Why Does Access Matter More Than Discovery?

AI can make it cheaper and faster to discover candidate drugs, but there is no automatic mechanism that converts that efficiency into fairer access. Under current incentives, it is just as likely to convert into higher margins, faster pipelines, and stronger competitive advantages for existing pharmaceutical players.

The tension is stark. AI-accelerated drug discovery, precision oncology, and bespoke gene therapies will almost certainly arrive first as premium services in well-funded health systems and private clinics, marketed as "personalized" or "longevity" solutions for those who can pay. Meanwhile, in under-resourced hospitals and rural clinics, doctors will still be fighting old battles with overstretched staff, intermittent electricity, and shortages of even basic medicines.

The same algorithms that help a multinational design its next blockbuster cancer drug could, in principle, also optimize supply chains for essential generics or support community health workers. But there is no automatic mechanism that steers AI in that direction. Without deliberate choices by regulators, funders, and companies, the benefits of these tools will naturally flow along existing fault lines of wealth and geography, deepening them rather than healing them.

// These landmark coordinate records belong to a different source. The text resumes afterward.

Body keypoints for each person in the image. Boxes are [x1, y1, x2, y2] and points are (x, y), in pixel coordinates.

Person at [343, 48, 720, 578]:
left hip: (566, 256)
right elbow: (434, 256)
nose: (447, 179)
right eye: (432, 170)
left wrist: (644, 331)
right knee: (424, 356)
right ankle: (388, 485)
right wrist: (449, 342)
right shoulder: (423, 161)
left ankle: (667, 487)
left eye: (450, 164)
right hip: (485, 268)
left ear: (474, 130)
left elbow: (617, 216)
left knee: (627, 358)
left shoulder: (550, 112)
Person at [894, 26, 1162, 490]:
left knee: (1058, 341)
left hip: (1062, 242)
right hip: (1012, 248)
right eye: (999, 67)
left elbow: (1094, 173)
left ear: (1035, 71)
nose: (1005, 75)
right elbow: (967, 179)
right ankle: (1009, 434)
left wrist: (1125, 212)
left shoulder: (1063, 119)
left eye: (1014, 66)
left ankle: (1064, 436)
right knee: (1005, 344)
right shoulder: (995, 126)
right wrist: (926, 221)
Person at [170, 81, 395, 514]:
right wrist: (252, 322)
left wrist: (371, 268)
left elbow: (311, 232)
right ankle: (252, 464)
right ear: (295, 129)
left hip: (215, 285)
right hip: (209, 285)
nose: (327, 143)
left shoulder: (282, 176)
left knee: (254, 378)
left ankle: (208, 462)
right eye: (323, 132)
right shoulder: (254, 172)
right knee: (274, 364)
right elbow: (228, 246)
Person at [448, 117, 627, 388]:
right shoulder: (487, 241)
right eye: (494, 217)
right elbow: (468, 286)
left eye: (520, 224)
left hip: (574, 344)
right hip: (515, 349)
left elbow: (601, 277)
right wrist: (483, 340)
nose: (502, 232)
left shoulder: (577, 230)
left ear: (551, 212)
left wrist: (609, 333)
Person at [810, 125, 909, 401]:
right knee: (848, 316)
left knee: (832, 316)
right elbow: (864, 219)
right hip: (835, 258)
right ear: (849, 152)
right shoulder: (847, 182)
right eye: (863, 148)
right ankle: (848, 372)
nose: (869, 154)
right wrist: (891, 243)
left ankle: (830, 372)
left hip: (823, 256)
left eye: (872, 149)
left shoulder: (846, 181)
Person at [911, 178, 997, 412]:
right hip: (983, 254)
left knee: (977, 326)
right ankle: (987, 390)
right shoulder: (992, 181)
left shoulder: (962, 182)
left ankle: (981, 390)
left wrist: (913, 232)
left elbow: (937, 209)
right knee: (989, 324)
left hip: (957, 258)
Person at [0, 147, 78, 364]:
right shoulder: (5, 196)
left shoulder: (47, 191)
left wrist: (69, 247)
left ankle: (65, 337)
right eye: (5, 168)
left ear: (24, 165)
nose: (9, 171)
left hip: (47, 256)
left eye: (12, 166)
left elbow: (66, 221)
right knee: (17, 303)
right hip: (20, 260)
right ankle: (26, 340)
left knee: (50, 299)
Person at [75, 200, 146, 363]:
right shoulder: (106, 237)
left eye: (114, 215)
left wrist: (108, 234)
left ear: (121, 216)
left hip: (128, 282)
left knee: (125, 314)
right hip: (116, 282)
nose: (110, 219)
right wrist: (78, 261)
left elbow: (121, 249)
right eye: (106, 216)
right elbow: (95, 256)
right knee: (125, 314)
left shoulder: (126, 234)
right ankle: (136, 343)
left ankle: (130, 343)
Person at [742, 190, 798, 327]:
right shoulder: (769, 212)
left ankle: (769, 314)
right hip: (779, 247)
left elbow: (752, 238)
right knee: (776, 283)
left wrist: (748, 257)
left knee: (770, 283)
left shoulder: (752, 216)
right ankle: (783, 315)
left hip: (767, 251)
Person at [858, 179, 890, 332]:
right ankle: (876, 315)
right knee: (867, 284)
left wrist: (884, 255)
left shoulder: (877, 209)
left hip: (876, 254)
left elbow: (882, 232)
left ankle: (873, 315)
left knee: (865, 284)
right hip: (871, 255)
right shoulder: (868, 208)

Demis Hassabis has stated that the most important use of AI is to improve human health. His track record suggests he means it. He and his team built AlphaFold and chose to give it to the world for free. Yet Isomorphic Labs operates in a different ecosystem, one governed by the economics of pharmaceutical development. The question now is whether the same visionary leadership that created open-access protein structures will extend to ensuring that AI-designed drugs reach the patients who need them most, not just those who can afford them.